The first is our Shannon Information Content of Coin Flips. So, to set up, we
see our coin here, and we can either flip a fair coin or flip a biased coin, with
some probability of heads. So I flip a fair coin, the coin flips, it gives me
heads, and it keeps track of the number of heads and the number of tails.
I can flip it any number of times, and it's just flipping at random, and after
I get some collection of these things, I can then calculate the information
content and it shows me what information content it's gotten so far.
So, even though this is a fair coin, we see that we've still gotten five tails
and only two heads, because we've only done seven flip, so we haven't
yet gotten enough statistics to really see that heads and tails each have
50/50 chance of coming up. We can also set our biased coin to any
probability we want of heads, and then flip our biased coin and see how
that affects our information content.
The second information content model is one in which you can measure
the information content of a text, just like we showed briefly in the previous
video. So, I have copied a text from an online site, which gives the
entire "To be or not to be" speach from Hamlet, and if I click on "go", this
shows me how many words there were and the frequencies of the different
words, so you can see these various frequencies, it only shows me the
top, small number of frequencies, but here it's showing me the frequency
distribution of these words, and the information content. So you can play
with this to see what is the measured information content of various texts
that you can paste in here, and we'll have some exercises on this in
the homework.
Our final model looks at the information content in the symbolic dynamics
of the logistic map.
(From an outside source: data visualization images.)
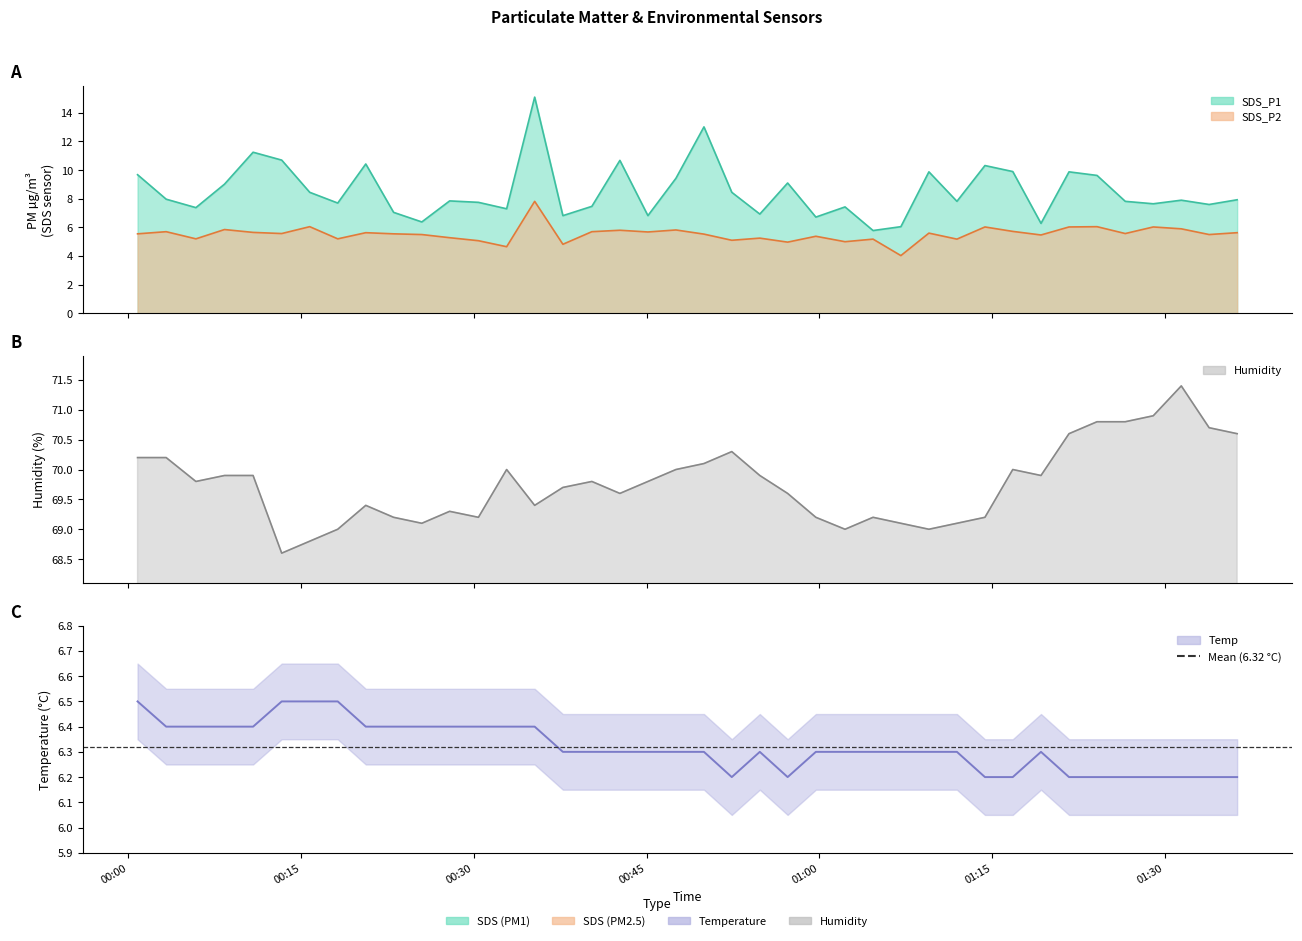

What is the difference between the maximum and minimum values in the Temp series?

0.3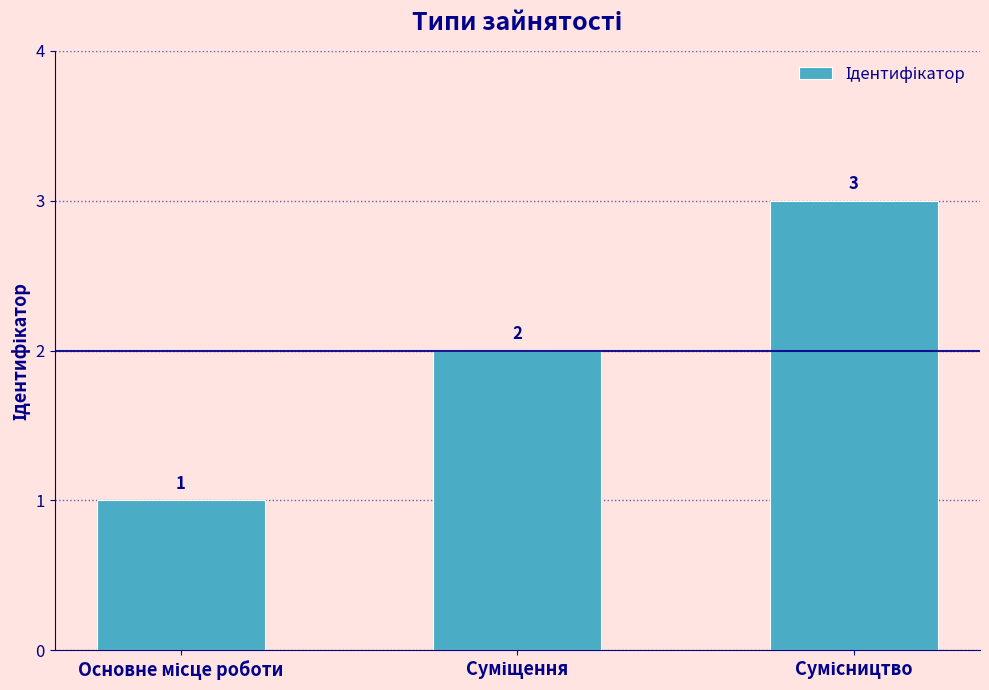

What is the smallest value displayed?

1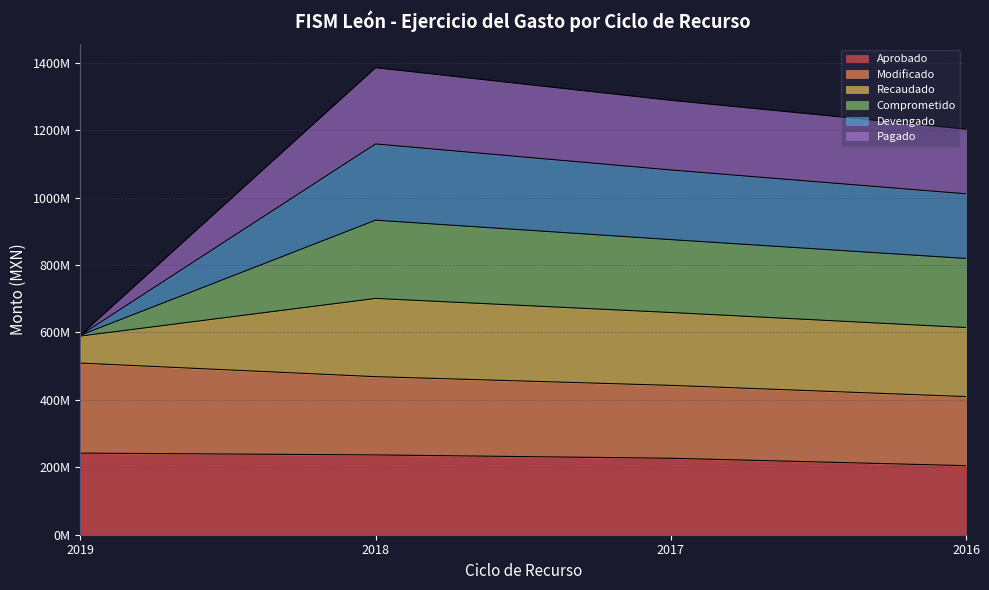

At how many categories does at least one series exceed 1317795393?

1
Let me show you what I mean by that.
So you might remember our logistic map, from our earlier unit on dynamics
and chaos, and I can do my---set my R to 3.51 and my x_0 of point 2,
and we get a periodic attractor, and what this is doing is it's calculating
symbolic dynamics, which means that I can set threshold---I've set a
threshold of .5 here---every time this dot goes above .5 on the y-axis, the
system outputs a 1, every time it goes below .5 the system outputs a 0.
Now, I can look at the information content in that set of messages that
consist of 1's and 0's, and you can think of the message source as the
logistic map at a given value of R. And now, this shows us the information
content of that message source, given these symbolic dynamics.
So this is another model in which you'll get to do some experiments on
in the homework. So the homework is optional, but I really urge you to do
at least the beginner level part, because that will give you the opportunity
to do some experiments with these various models, which I think will give
you a much better handle on the ideas I've been talking about, relating
to information and Shannon information content.